Held: When the relief sought is not under the Labor Code but for payment of a sum of money
and damages on a breach of contract, it is within the realm of civil law and jurisdiction belongs
to the regular courts. Neither the Ubanes contention nor the SSS is impressed with merit.
Lapanday Agricultural Development Corporation v. Court of Appeals instructs so. In that case,
the security agency filed a complaint before the Regional Trial Court (RTC) against the principal
or client Lapanday for the upward adjustment of the contract rate in accordance with Wage
Order Nos. 5 and 6. Lapanday argued that it is the National Labor Relations Commission, not
the civil courts, which has jurisdiction to resolve the issue in the case, it involving the
enforcement of wage adjustment and other benefits due the agencys security guards as
mandated by several wage orders. The Court ruled in Lapanday that the RTC has jurisdiction
over the subject matter of the present case. It is well settled in law and jurisprudence that
where no employer-employee relationship exists between the parties and no issue is involved
which may be resolved by reference to the Labor Code, other labor statutes or any collective
bargaining agreement, it is the Regional Trial Court that has jurisdiction. In its complaint,
private respondent is not seeking any relief under the Labor Code but seeks payment of a sum
of money and damages on account of petitioner's alleged breach of its obligation under their
Guard Service Contract. The action is within the realm of civil law hence jurisdiction over the
case belongs to the regular courts. While the resolution of the issue involves the application of
labor laws, reference to the labor code was only for the determination of the solidary liability of
the petitioner to the respondent where no employer-employee relation exists. In the case at
bar, even if Urbanes filed the complaint on his and also on behalf of the security guards, the
relief sought has to do with the enforcement of the contract between him and the SSS which
was deemed amended by virtue of Wage Order No. NCR-03. The controversy subject of the
case at bar is thus a civil dispute, the proper forum for the resolution of which is the civil courts.
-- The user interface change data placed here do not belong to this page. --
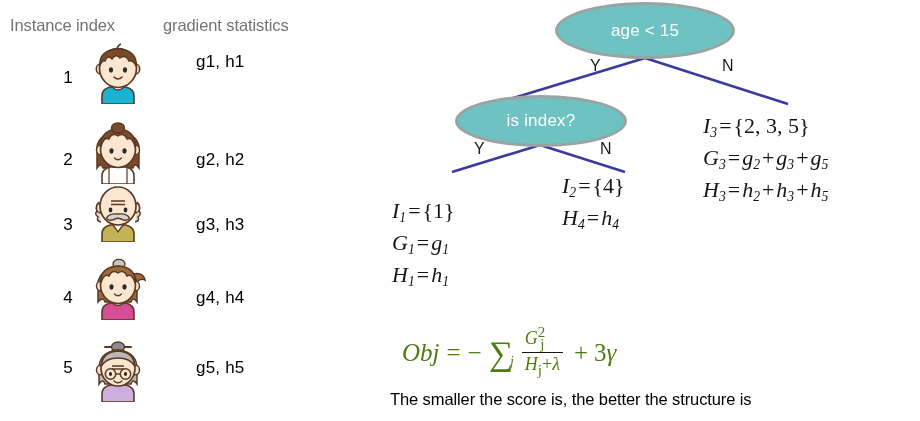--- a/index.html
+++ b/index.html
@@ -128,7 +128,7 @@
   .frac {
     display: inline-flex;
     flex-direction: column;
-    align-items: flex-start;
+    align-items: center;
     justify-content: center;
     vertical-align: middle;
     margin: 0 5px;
But even assuming arguendo that Urbanes complaint were filed with the proper forum, for lack
of cause of action it must be dismissed. In fine, the liability of the SSS to reimburse Urbanes
arises only if and when Urbanes pays his employee-security guards the increases mandated by
Wage Order No. NCR-03. The Court in Lapanday Agricultural Development Corporation v. Court
of Appeals held that: It is only when the contractor pays the increases mandated that it can
claim an adjustment from the principal to cover the increases payable to the security guards.
The records do not show that Urbanes has paid the mandated increases to the security guards.
The security guards in fact have filed a complaint with the NLRC against Urbanes relative to,
among other things, underpayment of wages.